Le Pen’s showing, while not enough for victory, was remarkable for a party that just several years ago was at the fringe of French politics.

The impact of populist voices is already having an effect on the next major electoral contest in Europe.

German Chancellor Angela Merkel’s popularity sunk as the effects of her “open-door” refugee policy in 2015 and 2016 and it cost her Christian Democratic Union party heavily in regional 2016 elections as the Alternative for Germany party rose.

With national elections due in the fall of 2017, Merkel’s party has shifted dramatically to the right and in favor of greater restrictions on radical Islam. Merkel herself has called for a burka ban. The shift in Merkel’s party shows the impact the populist movement can have outside of outright electoral victories by pressuring center-right parties to change course.

Something similar happened during the earlier stage of the French contest.

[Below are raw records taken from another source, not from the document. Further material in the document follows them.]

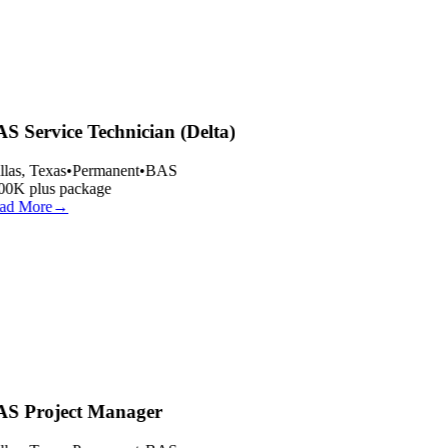
S Service Technician (Delta)
las, Texas
•
Permanent
•
BAS
00K plus package
ad More
→
S Project Manager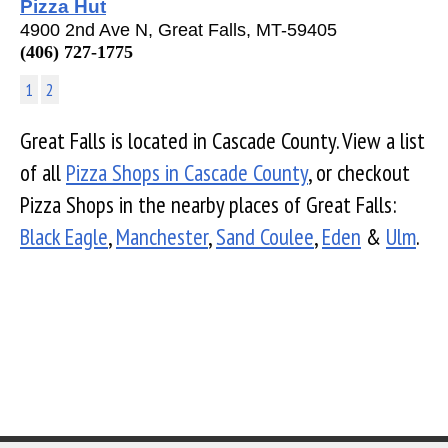
Pizza Hut
4900 2nd Ave N, Great Falls, MT-59405
(406) 727-1775
1
2
Great Falls is located in Cascade County. View a list
of all
Pizza Shops in Cascade County
, or checkout
Pizza Shops in the nearby places of Great Falls:
Black Eagle
,
Manchester
,
Sand Coulee
,
Eden
&
Ulm
.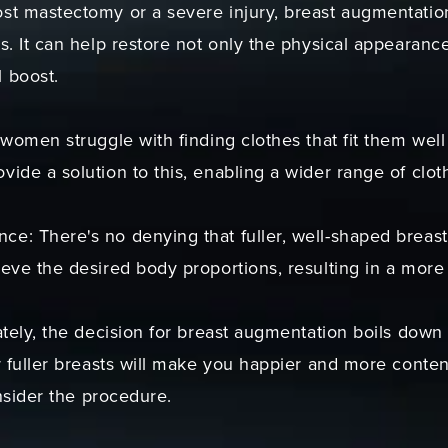
t mastectomy or a severe injury, breast augmentation 
s. It can help restore not only the physical appearance
 boost.
 women struggle with finding clothes that fit them well 
ide a solution to this, enabling a wider range of clot
e: There's no denying that fuller, well-shaped breas
eve the desired body proportions, resulting in a more a
ately, the decision for breast augmentation boils down t
r fuller breasts will make you happier and more conten
onsider the procedure.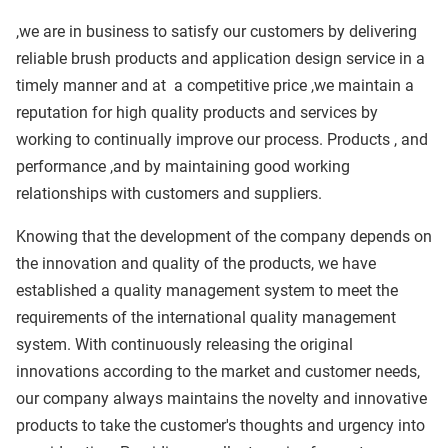
,we are in business to satisfy our customers by delivering
reliable brush products and application design service in a
timely manner and at
a competitive price ,we maintain a
reputation for high quality products and services by
working to continually improve our process. Products , and
performance ,and by maintaining good working
relationships with customers and suppliers.
Knowing that the development of the company depends on
the innovation and quality of the products, we have
established a quality management system to meet the
requirements of the international quality management
system. With continuously releasing the original
innovations according to the market and customer needs,
our company always maintains the novelty and innovative
products to take the customer's thoughts and urgency into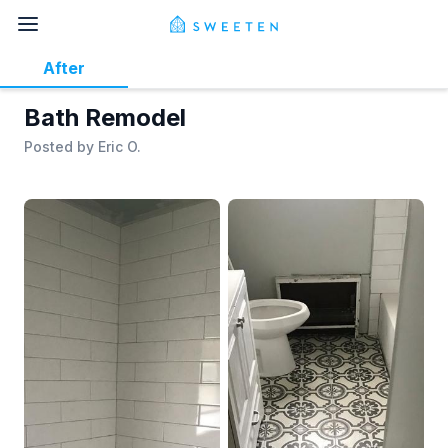
After
Bath Remodel
Posted by
Eric O.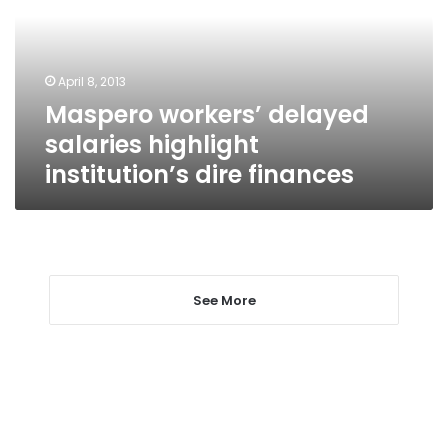
highlight
institution’s
dire
finances
April 8, 2013
Maspero workers’ delayed
salaries highlight
institution’s dire finances
See More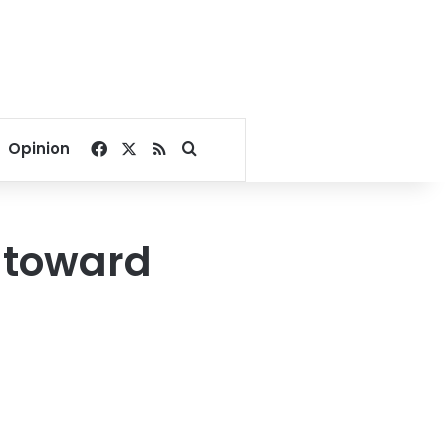
Facebook
X
RSS
Search for
Opinion
s toward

Center-right candidate François Fillon adopted many of the positions espoused by Le Pen on terrorism, culture, and immigration, and even took a harder line towards the EU than candidates of his party in the past. Fillon was knocked out of the French contest when Le Pen and Macron advanced to the runoff election last month.

“I really do believe that these populists are changing the character of the politics just by being there, so even mainstream candidates are having to respond to their agenda,” Rice said. “You see fewer people talking about free trade. You see countries talking about industrial policy and protectionism. It’s hard to defend immigrants almost any place in the world today … The rise of nativism is having an impact on the politics, even if the candidates aren’t winning.”